● **Instructions to follow**
Every line below that includes the word "posedge" needs to be copied.

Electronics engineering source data
-*-*-
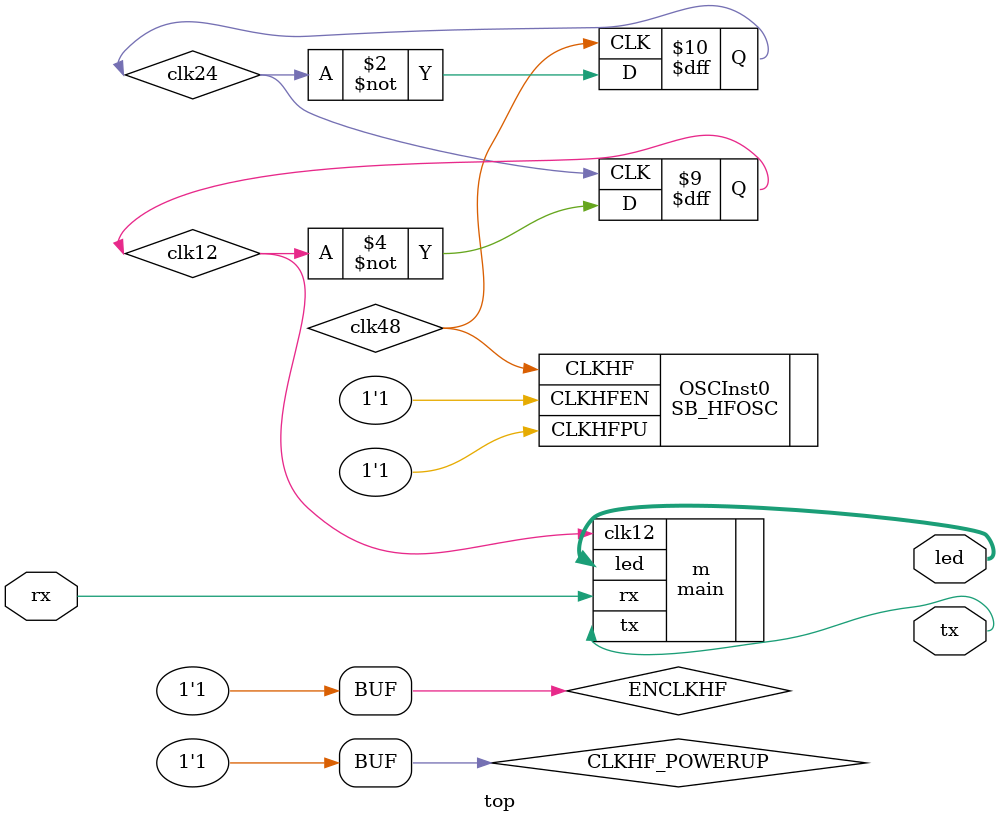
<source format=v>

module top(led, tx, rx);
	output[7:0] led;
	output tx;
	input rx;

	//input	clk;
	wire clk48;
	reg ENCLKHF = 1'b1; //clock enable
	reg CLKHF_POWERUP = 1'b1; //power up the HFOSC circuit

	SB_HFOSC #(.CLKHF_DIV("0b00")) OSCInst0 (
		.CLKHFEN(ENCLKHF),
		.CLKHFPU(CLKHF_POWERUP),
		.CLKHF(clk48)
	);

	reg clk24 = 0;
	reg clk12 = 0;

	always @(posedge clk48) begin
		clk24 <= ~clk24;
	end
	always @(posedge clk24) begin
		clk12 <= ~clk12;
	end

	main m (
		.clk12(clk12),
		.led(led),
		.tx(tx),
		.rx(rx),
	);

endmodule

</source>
-*-*-
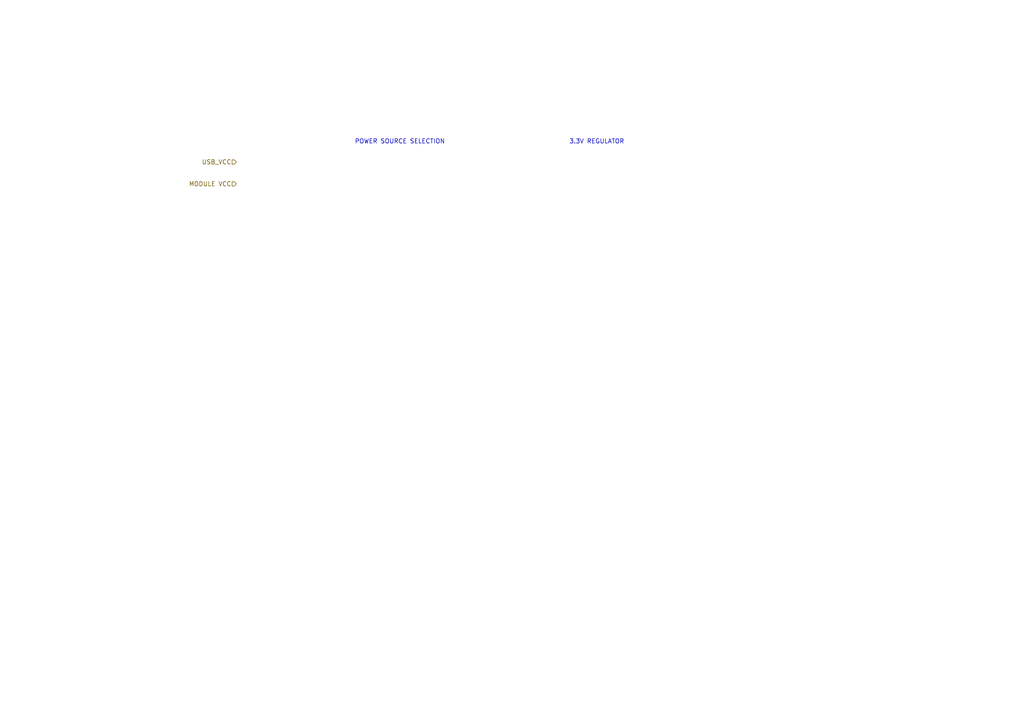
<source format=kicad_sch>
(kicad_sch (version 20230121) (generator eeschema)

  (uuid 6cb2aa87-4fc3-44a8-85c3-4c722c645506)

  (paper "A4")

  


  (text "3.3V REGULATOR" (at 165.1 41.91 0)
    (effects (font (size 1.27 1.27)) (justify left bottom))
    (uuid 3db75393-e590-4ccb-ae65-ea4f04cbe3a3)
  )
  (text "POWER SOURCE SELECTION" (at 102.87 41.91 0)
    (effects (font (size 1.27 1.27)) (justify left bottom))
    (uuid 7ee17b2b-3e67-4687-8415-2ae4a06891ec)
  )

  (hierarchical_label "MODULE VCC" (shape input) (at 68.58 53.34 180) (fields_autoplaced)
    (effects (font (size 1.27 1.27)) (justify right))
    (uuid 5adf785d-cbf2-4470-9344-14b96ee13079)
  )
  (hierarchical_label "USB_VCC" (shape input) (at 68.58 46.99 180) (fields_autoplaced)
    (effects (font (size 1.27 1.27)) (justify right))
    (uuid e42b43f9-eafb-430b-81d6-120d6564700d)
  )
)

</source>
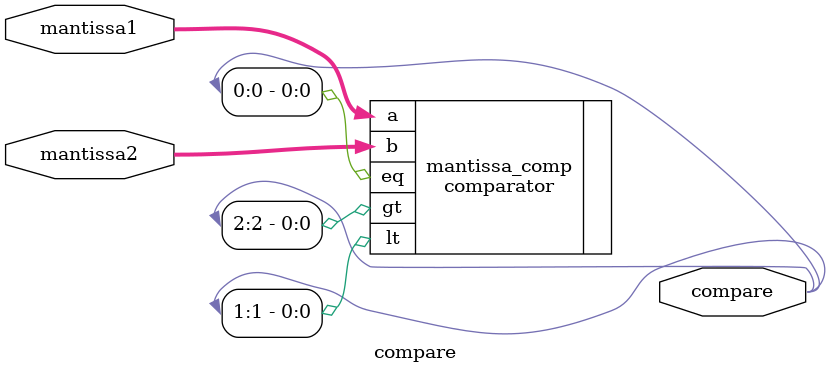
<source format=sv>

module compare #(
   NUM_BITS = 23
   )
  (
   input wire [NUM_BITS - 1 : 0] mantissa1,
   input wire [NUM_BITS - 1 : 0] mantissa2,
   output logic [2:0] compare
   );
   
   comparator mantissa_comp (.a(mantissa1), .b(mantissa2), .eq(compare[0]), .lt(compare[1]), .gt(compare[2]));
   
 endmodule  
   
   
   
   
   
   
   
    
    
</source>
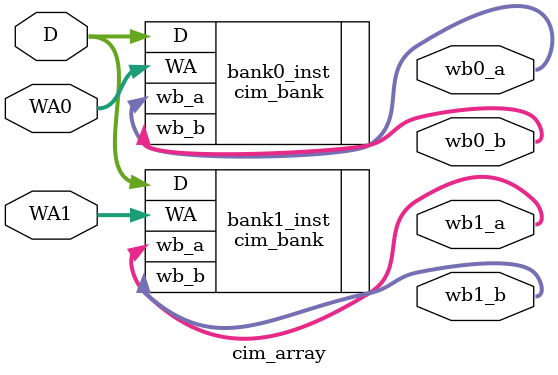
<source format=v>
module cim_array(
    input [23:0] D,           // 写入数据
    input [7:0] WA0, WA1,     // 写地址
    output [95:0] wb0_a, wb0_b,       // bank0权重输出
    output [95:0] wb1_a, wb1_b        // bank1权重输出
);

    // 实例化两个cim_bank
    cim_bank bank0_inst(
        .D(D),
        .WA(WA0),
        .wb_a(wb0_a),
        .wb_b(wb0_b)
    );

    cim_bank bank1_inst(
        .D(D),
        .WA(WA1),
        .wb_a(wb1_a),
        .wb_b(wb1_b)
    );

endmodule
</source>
-*-*-
● **Answer box**
	always @(posedge clk48) begin
	always @(posedge clk24) begin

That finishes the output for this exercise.